Task 1 >>
In the page about the song "La Primavera," which countries did the song reach number two in? List all of them.
Task 2 >>
According to the page about the song "La Primavera," who edited its music video?
Task 3 >>
Can you rewrite the paragraph beginning "The music video for "La Primavera" was directed by" from the page about the song "La Primavera" as a short bulleted list that keeps its main facts?

Excerpt to read >>
= Beginning of Section =
Single by Sash!

from the album Life Goes On
- Released: 16 March 1998
- Length: 3:09
- Label: X-It; Mighty; Club Tools;
- Songwriters: Ralf Kappmeier; Sascha Lappessen; Thomas Lüdke;
- Producers: Sash!; Tokapi;

Sash! singles chronology
| "Stay" (1997) | "La Primavera" (1998) | "Mysterious Times" (1998) |

Music video
- "La Primavera" on YouTube

= La Primavera (song) =

1998 single by Sash!

"La Primavera" is a song by the German DJ/production team Sash! featuring Patrizia Salvatore. It was released on 16 March 1998 via various labels as the lead single from their second album, Life Goes On (1998). The song is written by team members Ralf Kappmeier, Sascha Lappessen and Thomas Lüdke. It was a top-five hit in at least six countries, including Ireland, the United Kingdom, and several Nordic countries. The accompanying music video was directed by Oliver Sommer and filmed in Hawaii.

==Chart performance==
"La Primavera" reached number two in Denmark, Finland, Norway and Scotland. It entered the top 10 in Belgium, Hungary, Iceland, Ireland, Italy and the United Kingdom, as well as on the Eurochart Hot 100, where it peaked at number four. In the UK, it peaked at number three during its first week on the UK Singles Chart, on 29 March 1998, spending two weeks at that position. It was a additionally a top-20 hit in France, Germany, the Netherlands and Switzerland. Outside Europe, "La Primavera" reached number 36 in Australia and number 29 in New Zealand. It earned a gold record in Belgium and Sweden, with sales of 25,000 and 15,000, respectively. In the UK, it earned a silver record, after 200,000 units were sold.

==Critical reception==
Stephen Jones from Music Week wrote, "The epic-sounding track with its huge breakdown and Italian vocals contains one of the catchiest and most anthemic piano lines for some time and is a sure hit." James Hyman from the Record Mirror Dance Update gave it a score of four out of five, complimenting it as "an uplifting, commercial tune with Spanish-tinged female vocals from Victoria Senior, not dissimilar to 'Ecuador'."

==Music video==
The music video for "La Primavera" was directed by Oliver Sommer and filmed in Hawaii, the US. It was produced by AVA Studios GmbH and edited by Andi Mährlein. Sommer had previously directed the videos for Sash!'s hit-singles "Encore une fois", "Stay" and "Ecuador".
= End of Section =
[Items from a data source]
= Beginning of Section =
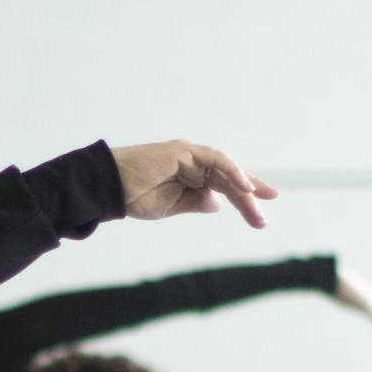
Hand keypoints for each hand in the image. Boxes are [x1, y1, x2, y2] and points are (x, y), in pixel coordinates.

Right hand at [112, 140, 276, 228]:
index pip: (223, 186)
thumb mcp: (172, 207)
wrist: (110, 189)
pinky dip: (231, 171)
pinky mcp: (184, 151)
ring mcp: (189, 156)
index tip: (260, 214)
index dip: (243, 197)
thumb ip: (195, 203)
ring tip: (256, 208)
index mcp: (189, 177)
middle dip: (248, 199)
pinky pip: (216, 160)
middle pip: (228, 180)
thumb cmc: (133, 197)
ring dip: (243, 190)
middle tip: (261, 221)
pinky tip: (244, 187)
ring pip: (225, 172)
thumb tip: (217, 203)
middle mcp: (192, 163)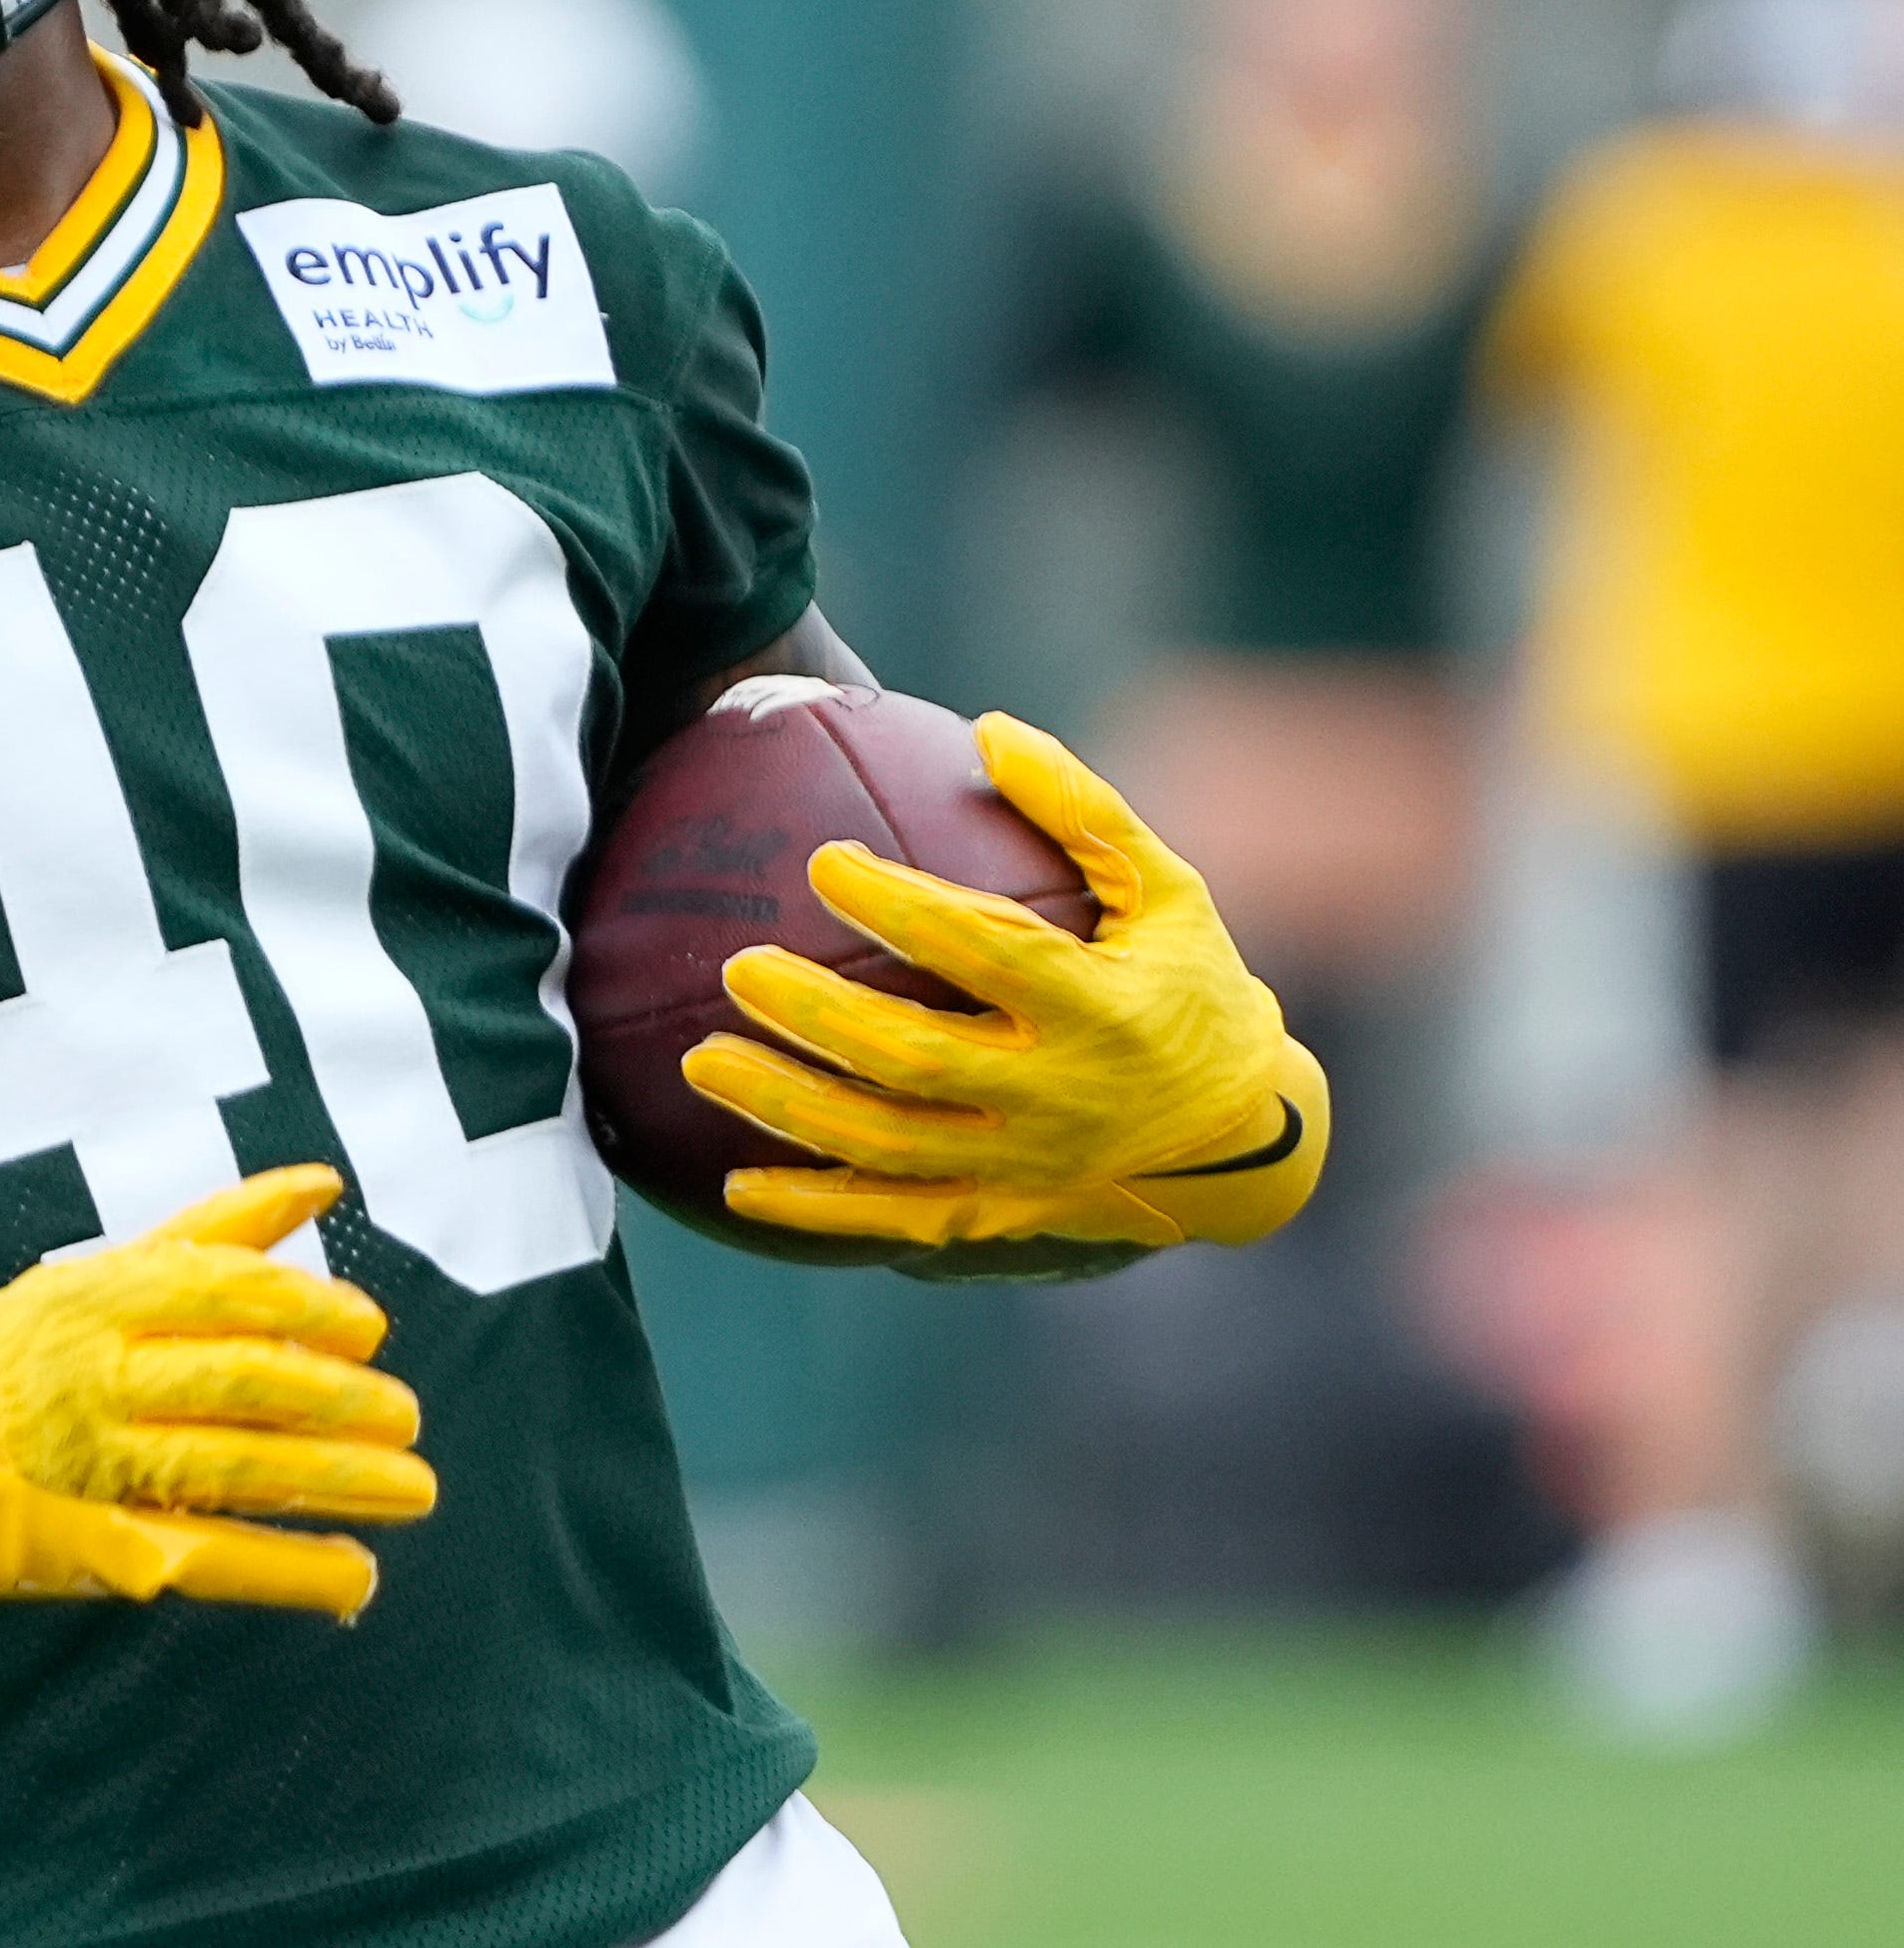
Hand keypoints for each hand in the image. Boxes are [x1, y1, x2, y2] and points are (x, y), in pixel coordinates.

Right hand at [0, 1166, 434, 1618]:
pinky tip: (353, 1576)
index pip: (221, 1291)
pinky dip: (288, 1570)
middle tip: (408, 1416)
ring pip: (233, 1467)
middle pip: (236, 1382)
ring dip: (334, 1482)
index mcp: (99, 1294)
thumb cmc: (21, 1351)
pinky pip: (209, 1557)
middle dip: (335, 1401)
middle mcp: (94, 1374)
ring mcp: (93, 1464)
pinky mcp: (96, 1544)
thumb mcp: (101, 1273)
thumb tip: (323, 1183)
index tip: (371, 1329)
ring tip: (412, 1489)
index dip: (306, 1308)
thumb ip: (215, 1230)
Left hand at [678, 713, 1329, 1256]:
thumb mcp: (1170, 891)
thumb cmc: (1190, 986)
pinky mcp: (1002, 1214)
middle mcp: (1059, 1097)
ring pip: (889, 1146)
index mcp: (1100, 1009)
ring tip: (699, 1060)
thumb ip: (1085, 811)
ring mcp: (1027, 1167)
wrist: (1248, 1140)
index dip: (903, 908)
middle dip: (820, 1016)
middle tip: (737, 967)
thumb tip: (990, 728)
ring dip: (789, 1107)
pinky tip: (734, 1187)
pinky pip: (894, 1220)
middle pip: (917, 1060)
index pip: (988, 953)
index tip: (824, 860)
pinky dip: (815, 1211)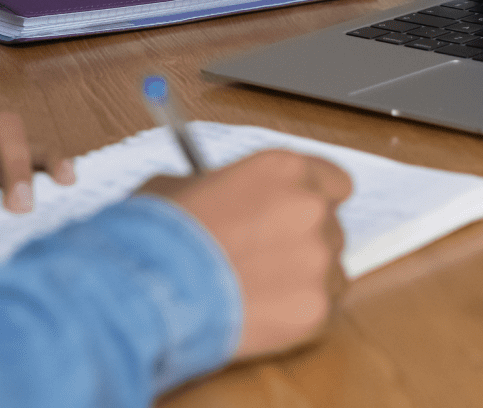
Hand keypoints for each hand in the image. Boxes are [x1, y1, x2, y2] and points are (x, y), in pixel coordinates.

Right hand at [138, 149, 351, 359]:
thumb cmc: (157, 235)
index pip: (335, 183)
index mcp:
= End of Section =
Output 1 >>
Denmark, Finland, Norway, Scotland

Output 2 >>
Andi Mährlein

Output 3 >>
- Director: Oliver Sommer
- Filming location: Hawaii, US
- Producer: AVA Studios GmbH
- Editor: Andi Mährlein
- Sommer had earlier directed the videos for Sash!'s hit singles "Encore une fois," "Stay" and "Ecuador."